### Extracted material
::::::::
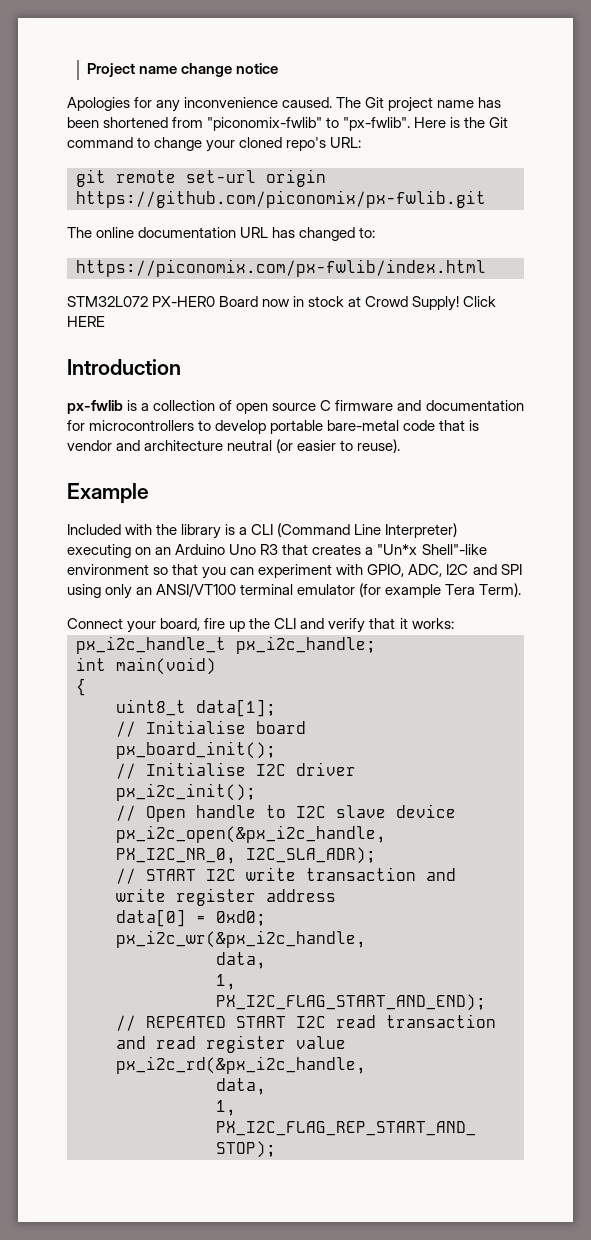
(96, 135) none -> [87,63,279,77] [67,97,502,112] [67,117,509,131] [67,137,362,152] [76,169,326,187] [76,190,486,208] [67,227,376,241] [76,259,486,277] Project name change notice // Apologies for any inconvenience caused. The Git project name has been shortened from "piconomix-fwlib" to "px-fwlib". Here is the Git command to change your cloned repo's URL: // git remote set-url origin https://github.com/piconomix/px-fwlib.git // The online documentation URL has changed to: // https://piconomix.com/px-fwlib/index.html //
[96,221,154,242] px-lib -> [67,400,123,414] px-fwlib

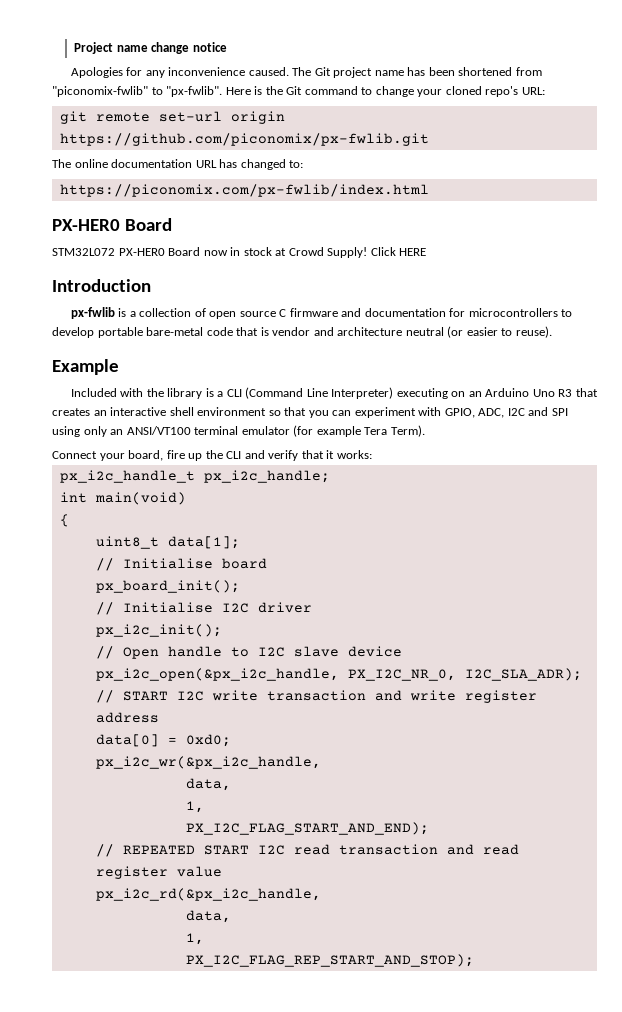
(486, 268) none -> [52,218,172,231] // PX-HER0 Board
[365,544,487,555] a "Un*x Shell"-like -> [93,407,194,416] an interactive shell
::::::::
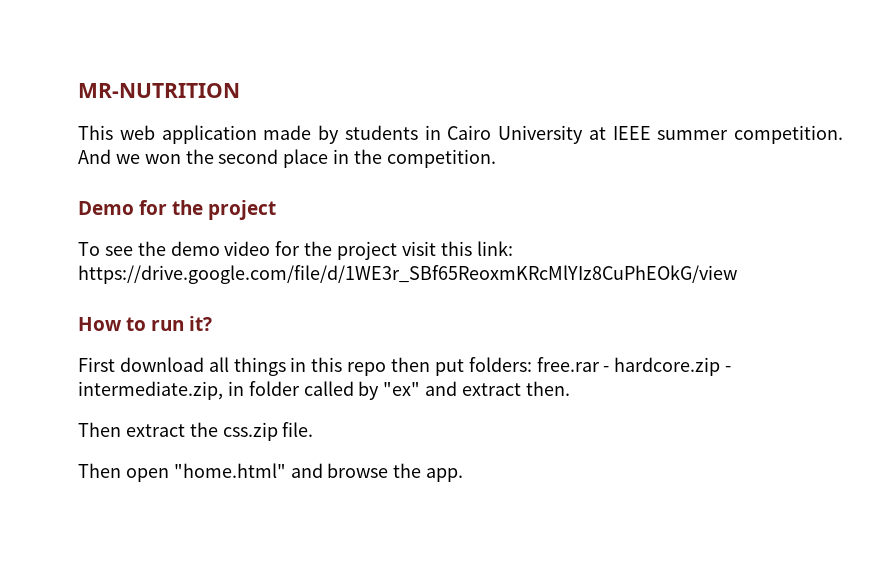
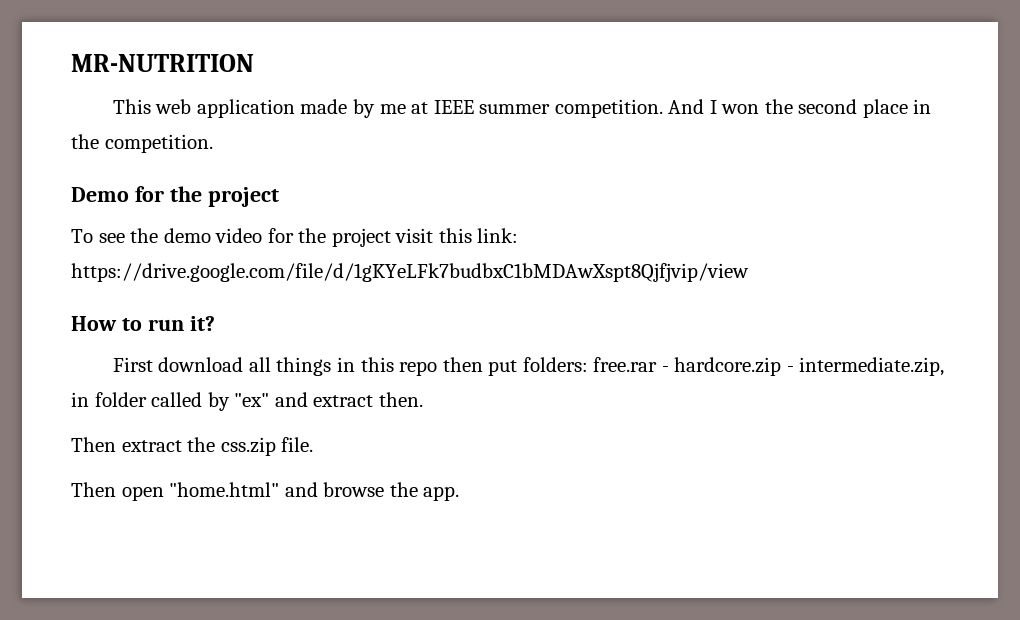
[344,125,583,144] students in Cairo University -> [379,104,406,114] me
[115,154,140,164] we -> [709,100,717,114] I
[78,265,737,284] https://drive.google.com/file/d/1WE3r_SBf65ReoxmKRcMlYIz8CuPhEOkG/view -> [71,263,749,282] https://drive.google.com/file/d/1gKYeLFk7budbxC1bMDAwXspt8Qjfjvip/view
::::::::
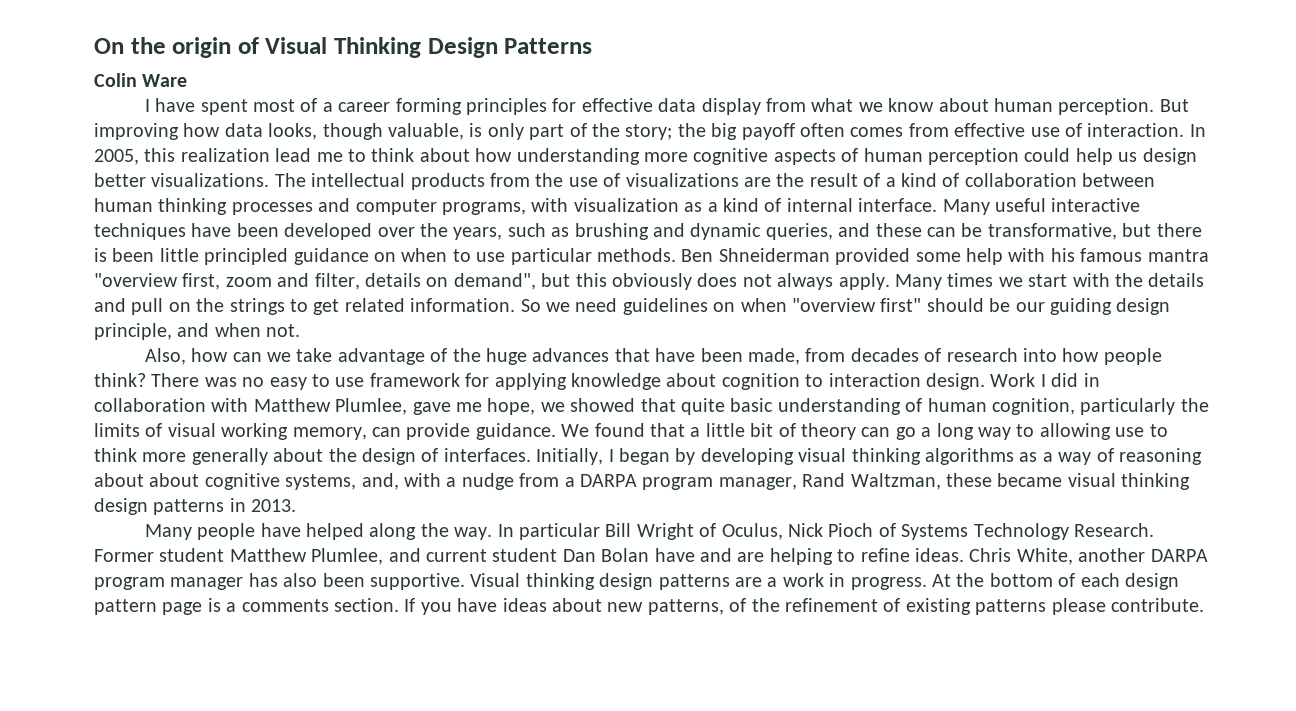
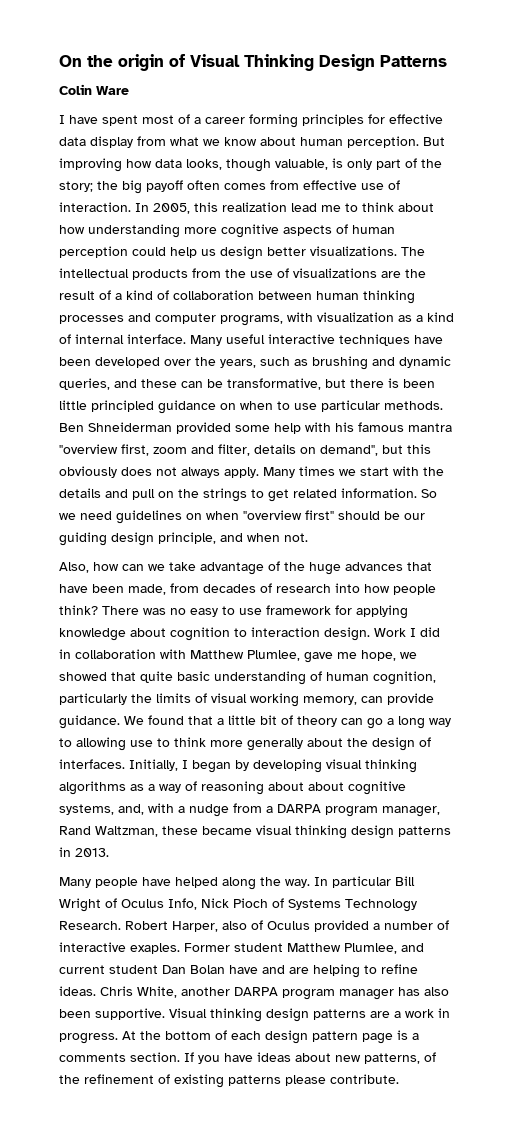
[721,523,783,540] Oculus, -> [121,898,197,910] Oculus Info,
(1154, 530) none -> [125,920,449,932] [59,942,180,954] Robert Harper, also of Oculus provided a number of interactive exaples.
::::::::
### Assignment
Print, exactly and with no pictures, the lines of the listing above starting at the one that has "(96, 135) none" and ending at the one that has "an interactive shell", both included.

### Response below
(96, 135) none -> [87,63,279,77] [67,97,502,112] [67,117,509,131] [67,137,362,152] [76,169,326,187] [76,190,486,208] [67,227,376,241] [76,259,486,277] Project name change notice // Apologies for any inconvenience caused. The Git project name has been shortened from "piconomix-fwlib" to "px-fwlib". Here is the Git command to change your cloned repo's URL: // git remote set-url origin https://github.com/piconomix/px-fwlib.git // The online documentation URL has changed to: // https://piconomix.com/px-fwlib/index.html //
[96,221,154,242] px-lib -> [67,400,123,414] px-fwlib

(486, 268) none -> [52,218,172,231] // PX-HER0 Board
[365,544,487,555] a "Un*x Shell"-like -> [93,407,194,416] an interactive shell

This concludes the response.